Vincent linked to this piece of drivel over at the Eugene Weekly blog, titled “One Big Way to Honor Ted Kennedy,” in his post below, but in case you were too lazy to click on it:
While the nation mourns the death of Sen. Ted Kennedy, there is a meaningful way to assure his legacy, and that would be for Congress to pass comprehensive health care legislation in his name.
Kennedy has been quoted many times over many years saying effective health care should be “a right, and not a privilege.” Let’s make it so.
Listen, everybody: I’m sorry, but health care is not a natural right. As much as you would like it to be, as much as you bleat and whine and posture, it’s not. Natural rights are moral, not material. They are rights that are immutable by time, place and circumstance. They are rights that exist, in the lofty conception of classical liberal thought, in the “soul.” In other words, they are things that you inherently possess, not things that you demand the government give you.

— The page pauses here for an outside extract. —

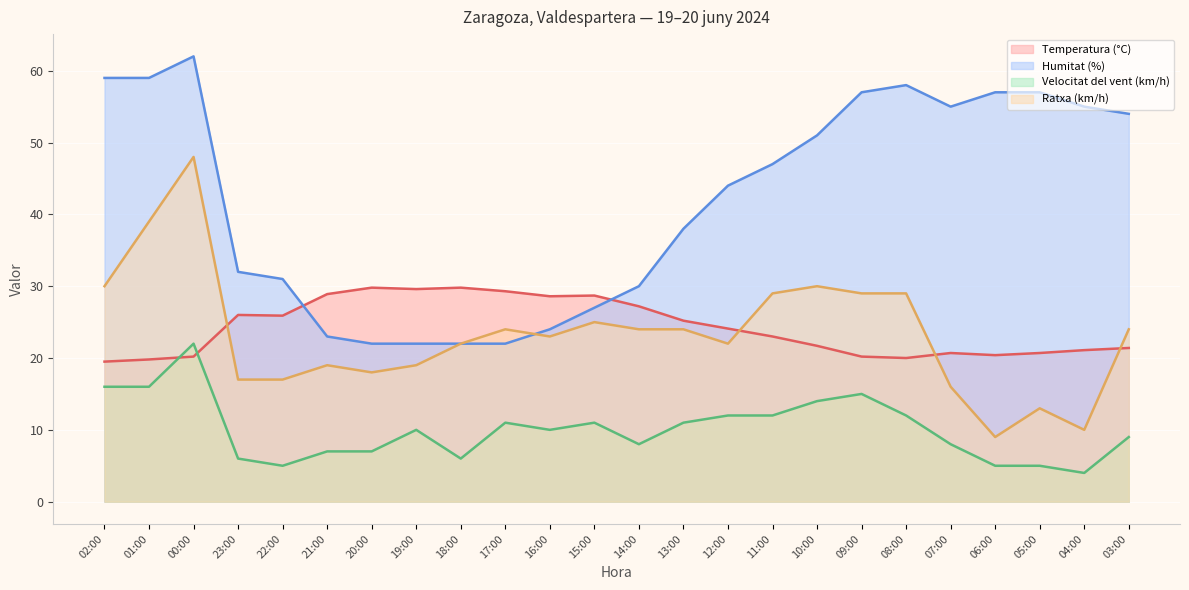

In Velocitat del vent (km/h), how many points are higher than both neighbors (excluding endpoints)?

5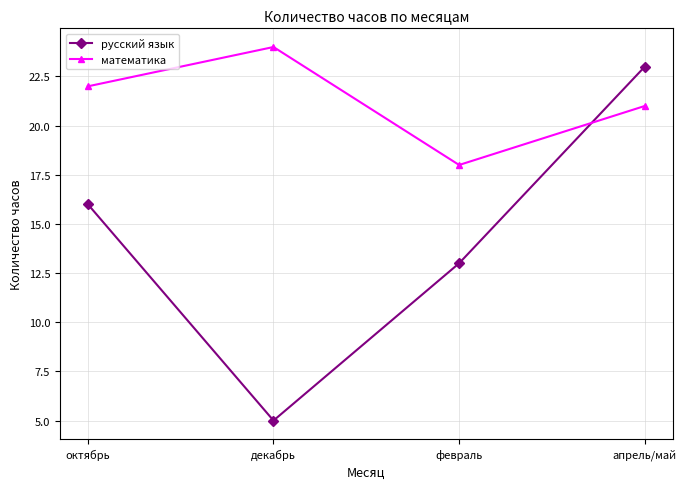

At which category does русский язык reach its first local valley?

декабрь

To wit: If you were lost in the desert, the Founding Fathers would say you still possessed all of your natural rights – moral conscience, free speech, self-defense. Hell, you could even build a little shelter and claim it as your own. But you could shout yourself silly, and an ambulance wouldn’t magically appear to grant you free medical care.
So please, if you’re going to claim the government should provide everyone with health care, at least don’t try to frame it in some sort of neo-enlightenment nonsense. You just make yourself look stupid.